VCP/ui_machines README
Overview
========
This directory contains a set of .stml files defining a single,
monolithic UI state machine that is used to prompt the user if
they run VCP in interactive mode.
The reason it's a monolithic state machine is that it's easier to build
it that way; at some point we may want to split it in to multiple state
machines.
Each .stml file is the UI for a single module in the lib/VCP hierarchy,
with VCP.stml, VCP-Dest-p4.stml, etc. These are all compiled in to a
single state machine in lib/VCP/UIMachines.pm.
Detailed UI Documentation
=========================
make ui (and thus just plain "make") creates an image in ui.png and
also writes plenty of POD in to lib/VCP/UIMachines.pm, so this should
work well enough for now:
make ui && { ee ui.png & perldoc lib/VCP/UIMachines.pm }
Build Configuration
===================
Makefile.PL detects the presece of the ui_machines/ directory and, if
present, adds a "ui" rule to build lib/VCP/UIMachines.pm if ui_machines/
is present. So "make ui" rebuilds the .pm, though this is also
a part of the normal make process and you should not need to do "make
ui" much.
If you add or remove a .stml file from ui_machines/, rerun
perl Makefile.PL
make
to update the modules.
Why do we put lib/VCP/UIMachines.pm in the main repository?
===========================================================
lib/VCP/UIMachines.pm is in the main repository, so you need to p4 edit
it in order to remake it. This is for two reasons: so we capture the
actual as-shipped version (regenerating it could be impossible if
StateML package changes) and so that users can p4 sync revml/... and get
it.
STML Conventions
================
Some notes on the .stml documents:
- .stml files are named for the VCP modules they correspond to, changing
the '::' to a '-'. So VCP::Source::p4's .stml file is named
VCP-Source-p4.stml. These may be moved in to the modules as POD
sections in the future.
- Each .stml file should have the name of the module it corresponds to
in it's <machine> id attribute. This causes stml to draw a box around each
with a label.
- The inital state in VCP.stml must have id="init" so VCP::UI knows
where to begin.
- The id="..." value for each state is taken literally as the subroutine
name, so make sure it's a valid Perl sub name.
- The classes determine what kind of method is used to implement
each state, class names are "prompt_class", "entry_class",
"exit_class".
- prompt_class <state>s should have ids ending in _prompt to make
the generated code a bit more readable/debuggable.
- Actions take place on arcs or state entry/exit handlers.
- We may now use ' or " in <name> or <description> elements
- For prompt_class <state>s:
- <name> contains the prompt
- <description> contains the explanatory text.
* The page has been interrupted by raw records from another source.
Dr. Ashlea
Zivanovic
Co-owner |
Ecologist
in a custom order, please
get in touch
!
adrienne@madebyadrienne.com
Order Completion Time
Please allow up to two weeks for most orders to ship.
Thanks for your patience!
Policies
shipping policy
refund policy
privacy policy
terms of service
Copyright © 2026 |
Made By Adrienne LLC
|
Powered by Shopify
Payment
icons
- This must be preformatted plain text wrapped at 72 columns or
less.
- The UI may rewrap this along the lines of Perl POD (ie indent to
indicate literal spaces), but this is not to be assumed.
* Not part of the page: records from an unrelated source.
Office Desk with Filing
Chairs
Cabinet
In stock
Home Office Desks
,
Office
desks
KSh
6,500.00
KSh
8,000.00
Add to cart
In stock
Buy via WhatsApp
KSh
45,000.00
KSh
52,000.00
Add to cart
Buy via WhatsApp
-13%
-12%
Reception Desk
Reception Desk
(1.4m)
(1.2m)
- Leading and trailing whitespace is trimmed (which may make
wrapping in your favorite editor easier).
- For <arc>s from prompt_class <state>s:
- The guard="..." is code that will be called to validate the input.
- The guard= snippet must be a valid perl snippet, either a regular
expression ( "qr/.../" ) or a CODE reference ("sub { ... }").
- The <description> is the response text presented to the user.
- If the response needs to be validated more subtly than by matching
the exact description string, the <arc> should contain an <event>
with an appropriate <api> element:
<arc to="source_p4_p4d_dir" guard="qr/y(es)?/i">
<description>yes</description>
</arc>
- All <state>s in a given stml file other than vcp.stml should
be prefixed with a string related to the source module like so:
VCP-Source-p4.pm's states' ids are prefixed with "source_p4".